== The request ==
Update every program in the listing below by changing each "Q0" to "faceQuery", and give the lines again with nothing else altered.

Stored records
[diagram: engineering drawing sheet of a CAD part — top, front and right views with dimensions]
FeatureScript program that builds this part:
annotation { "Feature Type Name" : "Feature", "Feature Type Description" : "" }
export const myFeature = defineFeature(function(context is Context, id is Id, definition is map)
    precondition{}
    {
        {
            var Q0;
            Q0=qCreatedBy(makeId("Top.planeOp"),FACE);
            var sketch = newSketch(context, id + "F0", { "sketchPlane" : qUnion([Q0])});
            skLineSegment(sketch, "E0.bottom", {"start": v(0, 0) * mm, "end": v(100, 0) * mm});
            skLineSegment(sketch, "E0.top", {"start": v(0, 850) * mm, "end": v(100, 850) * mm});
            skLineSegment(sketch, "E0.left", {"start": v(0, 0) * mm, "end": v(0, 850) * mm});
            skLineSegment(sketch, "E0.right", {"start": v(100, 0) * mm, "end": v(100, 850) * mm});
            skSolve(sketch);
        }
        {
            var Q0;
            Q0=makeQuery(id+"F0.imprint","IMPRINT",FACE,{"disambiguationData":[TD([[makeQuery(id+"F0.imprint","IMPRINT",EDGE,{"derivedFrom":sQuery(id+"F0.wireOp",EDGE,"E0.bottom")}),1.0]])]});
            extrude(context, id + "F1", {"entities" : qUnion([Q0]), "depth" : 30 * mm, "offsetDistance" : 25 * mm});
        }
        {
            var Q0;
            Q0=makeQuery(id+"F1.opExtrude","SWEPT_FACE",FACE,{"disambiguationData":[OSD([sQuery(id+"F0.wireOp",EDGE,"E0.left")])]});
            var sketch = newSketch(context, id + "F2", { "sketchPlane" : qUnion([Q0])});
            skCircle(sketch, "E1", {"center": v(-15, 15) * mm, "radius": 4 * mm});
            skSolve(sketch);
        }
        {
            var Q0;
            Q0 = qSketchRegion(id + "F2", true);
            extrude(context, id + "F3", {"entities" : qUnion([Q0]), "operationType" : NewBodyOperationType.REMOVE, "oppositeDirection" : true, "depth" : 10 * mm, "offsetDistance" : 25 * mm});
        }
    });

== Answer to this problem ==
[diagram: engineering drawing sheet of a CAD part — top, front and right views with dimensions]
FeatureScript program that builds this part:
annotation { "Feature Type Name" : "Feature", "Feature Type Description" : "" }
export const myFeature = defineFeature(function(context is Context, id is Id, definition is map)
    precondition{}
    {
        {
            var faceQuery;
            faceQuery=qCreatedBy(makeId("Top.planeOp"),FACE);
            var sketch = newSketch(context, id + "F0", { "sketchPlane" : qUnion([faceQuery])});
            skLineSegment(sketch, "E0.bottom", {"start": v(0, 0) * mm, "end": v(100, 0) * mm});
            skLineSegment(sketch, "E0.top", {"start": v(0, 850) * mm, "end": v(100, 850) * mm});
            skLineSegment(sketch, "E0.left", {"start": v(0, 0) * mm, "end": v(0, 850) * mm});
            skLineSegment(sketch, "E0.right", {"start": v(100, 0) * mm, "end": v(100, 850) * mm});
            skSolve(sketch);
        }
        {
            var faceQuery;
            faceQuery=makeQuery(id+"F0.imprint","IMPRINT",FACE,{"disambiguationData":[TD([[makeQuery(id+"F0.imprint","IMPRINT",EDGE,{"derivedFrom":sQuery(id+"F0.wireOp",EDGE,"E0.bottom")}),1.0]])]});
            extrude(context, id + "F1", {"entities" : qUnion([faceQuery]), "depth" : 30 * mm, "offsetDistance" : 25 * mm});
        }
        {
            var faceQuery;
            faceQuery=makeQuery(id+"F1.opExtrude","SWEPT_FACE",FACE,{"disambiguationData":[OSD([sQuery(id+"F0.wireOp",EDGE,"E0.left")])]});
            var sketch = newSketch(context, id + "F2", { "sketchPlane" : qUnion([faceQuery])});
            skCircle(sketch, "E1", {"center": v(-15, 15) * mm, "radius": 4 * mm});
            skSolve(sketch);
        }
        {
            var faceQuery;
            faceQuery = qSketchRegion(id + "F2", true);
            extrude(context, id + "F3", {"entities" : qUnion([faceQuery]), "operationType" : NewBodyOperationType.REMOVE, "oppositeDirection" : true, "depth" : 10 * mm, "offsetDistance" : 25 * mm});
        }
    });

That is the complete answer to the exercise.